Figure 4. Effect of temperature on the methanol mole fraction on the
catalyst surface along the length of the process microchannel of the
microchannel methanol steam reformer reactor.
The effect of temperature on the ratio of the methanol mole fraction
along the fluid centerline to that on the catalyst surface is
illustrated in Figure 5 along the length of the process microchannel of
the microchannel reactor. As discussed above, steam reformers produce a
reformate stream from water and a carbon-containing feedstock. Examples
of suitable carbon-containing feedstocks include alcohols and
hydrocarbons. Nonexclusive examples of suitable alcohols include
methanol, ethanol, and polyols, such as ethylene glycol and propylene
glycol. Methanol is a particularly well-suited carbon-containing
feedstock for steam reforming reactions. Methanol steam reforming
typically takes place at a lower temperature than when other
carbon-containing feedstocks are reformed. For example, methanol steam
reformers typically have reforming regions that are heated to
temperatures of approximately 200-300 °C. Methanol steam reformers
typically receive a feed stream having approximately a 1:1 molar ratio
of methanol to water or approximately 64 percent methanol by weight, but
this feed ratio may be varied and still produce sufficient amounts of
hydrogen gas. In the present study, the methanol steam reformer receives
a feed stream having approximately a 1:1.14 molar ratio of methanol to
water. The feed stream may be delivered to the steam reformer via any
suitable mechanism, such as by a suitable feed stream delivery system.
The delivery system includes any suitable mechanism, device, or
combination thereof that delivers the feed stream to the steam reformer.

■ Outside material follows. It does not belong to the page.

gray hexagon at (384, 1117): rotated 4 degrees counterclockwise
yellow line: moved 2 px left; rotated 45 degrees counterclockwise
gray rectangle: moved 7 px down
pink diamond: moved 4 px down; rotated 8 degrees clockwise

In the case of a methanol steam reformer, where the feed stream contains
water and methanol, these components may be mixed together and delivered
as a single stream. Alternatively, these components may be separately
delivered to the reforming region. Traditionally, low temperature shift
catalysts are used as methanol steam reforming catalysts. These
catalysts were designed to catalytically facilitate the conversion of
water and carbon monoxide to hydrogen and carbon dioxide at temperatures
less than 280 °C, such as in the range of 200-280 °C. These catalysts
typically are copper-based compositions, such as stabilized compositions
of copper and zinc. More particularly, low temperature shift catalysts
typically include copper oxide and zinc oxide supported on alumina.